[OpenAFS-devel] Sysid probmens when upgrading FreeBSD server to 1.3.80

Harald Barth haba@pdc.kth.se
Sat, 26 Mar 2005 13:10:52 +0100 (MET)


> > Nope, "ethernet" is wrong. Maybe "IP" or "network".
> > And could we please see the offending evidence?
> 
> The problem is for a large cell we don't want to send that much
> information to a fileserver.
> The full debug trace needs to be computed on the vlserver.

I don't understand the "that much information" problem. Maybe we are
talking about different things? I think we need to write in the log
what the fileserver tried to register and if it fails ask the vlserver
what it thinks about the offending UUID and IP addrs. Then the
sysadmin at that fileserver has a chance to figure out what is wrong.

By the way, a lot of output from for example vos listvldb dealing with
volumes and their locations is wrong, if the volumes are on an UUID
and not on an IP addr the output from vos should say so.

> (...) I suppose it's
> also possible older versions of vlserver closed stdout on startup, all
> I know is recent versions of vlserver do have VLLog open on fd=1. 

Unfortunately my vlservers are spartan. No lsof for example. However,
my (eh Stacken's :-) vlservers are version 1.2.11.

> Usage of printf in the vlserver code is pretty specific to
> SVL_RegisterAddrs -- everything else uses the VLog macro.  Perhaps
> these calls should be switched over to VLog for consistency's sake?

Looking at the source: Oh no, this mix of VLog() and printf() is so
broken. No wonder I did not see a thing in the log.

> Does vos lista show any 127.0.0.0/8 addresses?  We might be looking at
> a case where rx_getAllAddr isn't working properly on fbsd.  All the
> vlserver needs to find are two srvidx's with ip's that match ones from
> your bulkaddrs vector, and the game is over due to ambiguity.

*****

List of tasks ::
1. Translate this sentence from the OpenAFS thread into Spanish: "Then the sysadmin at that fileserver has a chance to figure out what is wrong."
2. In the OpenAFS thread, what version are the Stacken vlservers?
3. Copy the OpenAFS thread from "I don't understand" up to and including "open on fd=1.".

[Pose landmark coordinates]
*****

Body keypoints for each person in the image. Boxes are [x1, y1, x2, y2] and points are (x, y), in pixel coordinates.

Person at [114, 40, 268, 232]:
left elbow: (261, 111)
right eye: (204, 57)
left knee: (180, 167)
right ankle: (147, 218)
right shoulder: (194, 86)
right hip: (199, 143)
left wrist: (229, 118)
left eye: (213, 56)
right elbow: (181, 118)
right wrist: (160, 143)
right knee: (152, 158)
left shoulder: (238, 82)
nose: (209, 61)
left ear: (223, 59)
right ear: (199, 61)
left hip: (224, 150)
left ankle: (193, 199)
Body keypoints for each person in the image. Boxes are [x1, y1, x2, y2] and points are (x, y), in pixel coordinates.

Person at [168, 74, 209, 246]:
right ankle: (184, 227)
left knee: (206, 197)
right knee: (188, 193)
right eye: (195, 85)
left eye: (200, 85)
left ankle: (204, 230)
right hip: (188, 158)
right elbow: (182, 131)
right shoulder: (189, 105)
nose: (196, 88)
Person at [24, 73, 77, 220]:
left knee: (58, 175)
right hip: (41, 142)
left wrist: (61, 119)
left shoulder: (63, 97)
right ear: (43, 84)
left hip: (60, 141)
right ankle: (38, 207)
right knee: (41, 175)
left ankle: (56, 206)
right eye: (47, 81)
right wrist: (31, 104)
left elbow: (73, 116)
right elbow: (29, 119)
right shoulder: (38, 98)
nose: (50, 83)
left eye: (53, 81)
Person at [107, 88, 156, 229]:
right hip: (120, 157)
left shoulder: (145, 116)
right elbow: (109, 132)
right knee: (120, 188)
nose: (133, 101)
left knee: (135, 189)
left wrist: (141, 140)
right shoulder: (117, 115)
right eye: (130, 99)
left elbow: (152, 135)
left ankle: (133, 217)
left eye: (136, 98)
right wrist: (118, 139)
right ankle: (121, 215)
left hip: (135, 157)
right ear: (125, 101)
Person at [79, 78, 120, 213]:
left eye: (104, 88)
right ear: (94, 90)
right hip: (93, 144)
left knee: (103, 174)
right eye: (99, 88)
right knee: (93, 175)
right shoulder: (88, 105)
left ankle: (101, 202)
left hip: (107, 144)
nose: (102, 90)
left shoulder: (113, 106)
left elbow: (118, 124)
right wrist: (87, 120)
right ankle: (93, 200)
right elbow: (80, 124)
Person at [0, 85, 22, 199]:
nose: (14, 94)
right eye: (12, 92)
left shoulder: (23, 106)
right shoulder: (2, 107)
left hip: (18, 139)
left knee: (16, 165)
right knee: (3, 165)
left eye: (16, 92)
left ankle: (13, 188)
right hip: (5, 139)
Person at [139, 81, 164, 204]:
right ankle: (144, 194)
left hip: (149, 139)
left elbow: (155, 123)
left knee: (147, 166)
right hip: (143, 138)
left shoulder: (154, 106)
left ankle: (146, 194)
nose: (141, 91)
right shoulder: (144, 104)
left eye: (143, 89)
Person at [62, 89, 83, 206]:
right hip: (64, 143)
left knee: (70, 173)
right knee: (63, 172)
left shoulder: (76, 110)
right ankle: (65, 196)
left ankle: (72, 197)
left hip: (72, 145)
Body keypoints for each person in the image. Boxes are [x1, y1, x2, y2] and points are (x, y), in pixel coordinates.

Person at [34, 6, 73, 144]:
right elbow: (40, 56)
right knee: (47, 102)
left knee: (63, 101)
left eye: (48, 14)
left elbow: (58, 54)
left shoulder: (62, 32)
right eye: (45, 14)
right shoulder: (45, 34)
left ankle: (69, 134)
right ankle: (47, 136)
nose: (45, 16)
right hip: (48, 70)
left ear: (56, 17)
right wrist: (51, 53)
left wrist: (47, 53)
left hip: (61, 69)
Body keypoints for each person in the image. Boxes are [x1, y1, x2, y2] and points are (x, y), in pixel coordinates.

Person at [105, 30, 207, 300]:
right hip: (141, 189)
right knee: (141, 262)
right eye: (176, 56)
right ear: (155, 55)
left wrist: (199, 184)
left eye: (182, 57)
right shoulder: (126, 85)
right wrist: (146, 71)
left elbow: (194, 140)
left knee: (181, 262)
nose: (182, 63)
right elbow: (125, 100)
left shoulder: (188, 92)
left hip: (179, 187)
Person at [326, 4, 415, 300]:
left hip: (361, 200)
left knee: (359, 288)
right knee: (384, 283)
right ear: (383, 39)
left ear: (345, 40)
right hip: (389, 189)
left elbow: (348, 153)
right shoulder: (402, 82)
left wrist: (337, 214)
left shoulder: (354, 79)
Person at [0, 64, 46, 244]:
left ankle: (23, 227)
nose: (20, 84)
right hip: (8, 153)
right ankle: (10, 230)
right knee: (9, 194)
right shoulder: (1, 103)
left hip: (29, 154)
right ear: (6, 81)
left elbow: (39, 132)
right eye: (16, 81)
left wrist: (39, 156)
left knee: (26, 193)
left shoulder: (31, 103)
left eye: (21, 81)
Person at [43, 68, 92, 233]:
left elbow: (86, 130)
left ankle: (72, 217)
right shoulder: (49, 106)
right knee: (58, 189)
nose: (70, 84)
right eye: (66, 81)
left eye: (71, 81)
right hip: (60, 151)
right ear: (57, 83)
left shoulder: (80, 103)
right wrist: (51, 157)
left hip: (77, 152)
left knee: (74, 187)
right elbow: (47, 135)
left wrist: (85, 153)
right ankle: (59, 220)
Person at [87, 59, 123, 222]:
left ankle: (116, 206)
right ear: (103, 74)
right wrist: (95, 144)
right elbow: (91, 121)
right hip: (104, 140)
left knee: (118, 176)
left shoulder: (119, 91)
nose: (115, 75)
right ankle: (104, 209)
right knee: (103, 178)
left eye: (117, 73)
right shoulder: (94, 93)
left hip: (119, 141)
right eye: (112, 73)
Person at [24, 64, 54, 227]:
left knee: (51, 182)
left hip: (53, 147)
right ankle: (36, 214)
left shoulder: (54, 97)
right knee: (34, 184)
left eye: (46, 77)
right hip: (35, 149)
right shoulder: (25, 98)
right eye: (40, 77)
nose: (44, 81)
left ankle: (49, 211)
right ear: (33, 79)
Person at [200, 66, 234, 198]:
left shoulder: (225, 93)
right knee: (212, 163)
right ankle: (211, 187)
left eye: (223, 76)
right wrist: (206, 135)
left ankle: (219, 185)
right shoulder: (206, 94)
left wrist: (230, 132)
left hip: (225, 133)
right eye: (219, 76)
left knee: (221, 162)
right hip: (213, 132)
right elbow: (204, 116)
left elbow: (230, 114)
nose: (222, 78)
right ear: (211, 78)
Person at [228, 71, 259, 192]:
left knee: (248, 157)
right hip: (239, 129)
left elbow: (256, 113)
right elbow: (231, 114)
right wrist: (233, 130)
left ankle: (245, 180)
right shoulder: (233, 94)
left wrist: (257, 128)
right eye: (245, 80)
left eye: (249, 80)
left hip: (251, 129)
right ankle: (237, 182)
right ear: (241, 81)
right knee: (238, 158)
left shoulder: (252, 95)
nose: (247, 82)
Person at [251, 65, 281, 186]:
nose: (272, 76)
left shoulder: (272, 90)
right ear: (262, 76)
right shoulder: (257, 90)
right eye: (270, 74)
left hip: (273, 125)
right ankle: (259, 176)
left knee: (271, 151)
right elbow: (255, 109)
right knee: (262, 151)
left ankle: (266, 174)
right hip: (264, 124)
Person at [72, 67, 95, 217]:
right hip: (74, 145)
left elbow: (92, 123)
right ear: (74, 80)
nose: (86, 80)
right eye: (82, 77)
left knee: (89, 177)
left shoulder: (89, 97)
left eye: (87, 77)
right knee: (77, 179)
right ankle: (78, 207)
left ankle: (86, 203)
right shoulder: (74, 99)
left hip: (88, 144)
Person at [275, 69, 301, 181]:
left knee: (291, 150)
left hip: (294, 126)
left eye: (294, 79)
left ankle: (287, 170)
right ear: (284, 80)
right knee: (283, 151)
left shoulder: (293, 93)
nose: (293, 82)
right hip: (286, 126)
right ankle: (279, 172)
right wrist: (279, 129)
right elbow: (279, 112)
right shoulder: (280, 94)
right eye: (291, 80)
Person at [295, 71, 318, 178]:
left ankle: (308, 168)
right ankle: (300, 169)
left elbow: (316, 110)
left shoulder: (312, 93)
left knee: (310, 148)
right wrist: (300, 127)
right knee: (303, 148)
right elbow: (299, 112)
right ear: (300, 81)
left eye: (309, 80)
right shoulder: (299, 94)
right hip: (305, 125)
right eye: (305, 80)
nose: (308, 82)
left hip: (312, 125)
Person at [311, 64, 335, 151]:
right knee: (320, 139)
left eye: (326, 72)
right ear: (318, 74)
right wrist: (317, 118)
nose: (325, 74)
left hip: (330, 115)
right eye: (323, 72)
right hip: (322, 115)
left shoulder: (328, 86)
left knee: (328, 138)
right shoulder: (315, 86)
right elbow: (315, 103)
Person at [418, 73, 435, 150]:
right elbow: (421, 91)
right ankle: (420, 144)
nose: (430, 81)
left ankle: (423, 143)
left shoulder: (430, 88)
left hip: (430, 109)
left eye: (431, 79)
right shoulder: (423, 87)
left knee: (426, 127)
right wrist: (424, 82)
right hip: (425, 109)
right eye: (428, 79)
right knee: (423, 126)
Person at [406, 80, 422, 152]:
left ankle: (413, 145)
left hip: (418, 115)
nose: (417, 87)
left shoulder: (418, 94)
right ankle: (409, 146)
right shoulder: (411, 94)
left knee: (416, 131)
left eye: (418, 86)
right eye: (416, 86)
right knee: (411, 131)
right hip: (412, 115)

*****

Answers ::
1. Entonces el administrador de sistemas de ese servidor de archivos tiene la oportunidad de averiguar qué está mal.

2. They are version 1.2.11.

3.
I don't understand the "that much information" problem. Maybe we are
talking about different things? I think we need to write in the log
what the fileserver tried to register and if it fails ask the vlserver
what it thinks about the offending UUID and IP addrs. Then the
sysadmin at that fileserver has a chance to figure out what is wrong.

By the way, a lot of output from for example vos listvldb dealing with
volumes and their locations is wrong, if the volumes are on an UUID
and not on an IP addr the output from vos should say so.

> (...) I suppose it's
> also possible older versions of vlserver closed stdout on startup, all
> I know is recent versions of vlserver do have VLLog open on fd=1.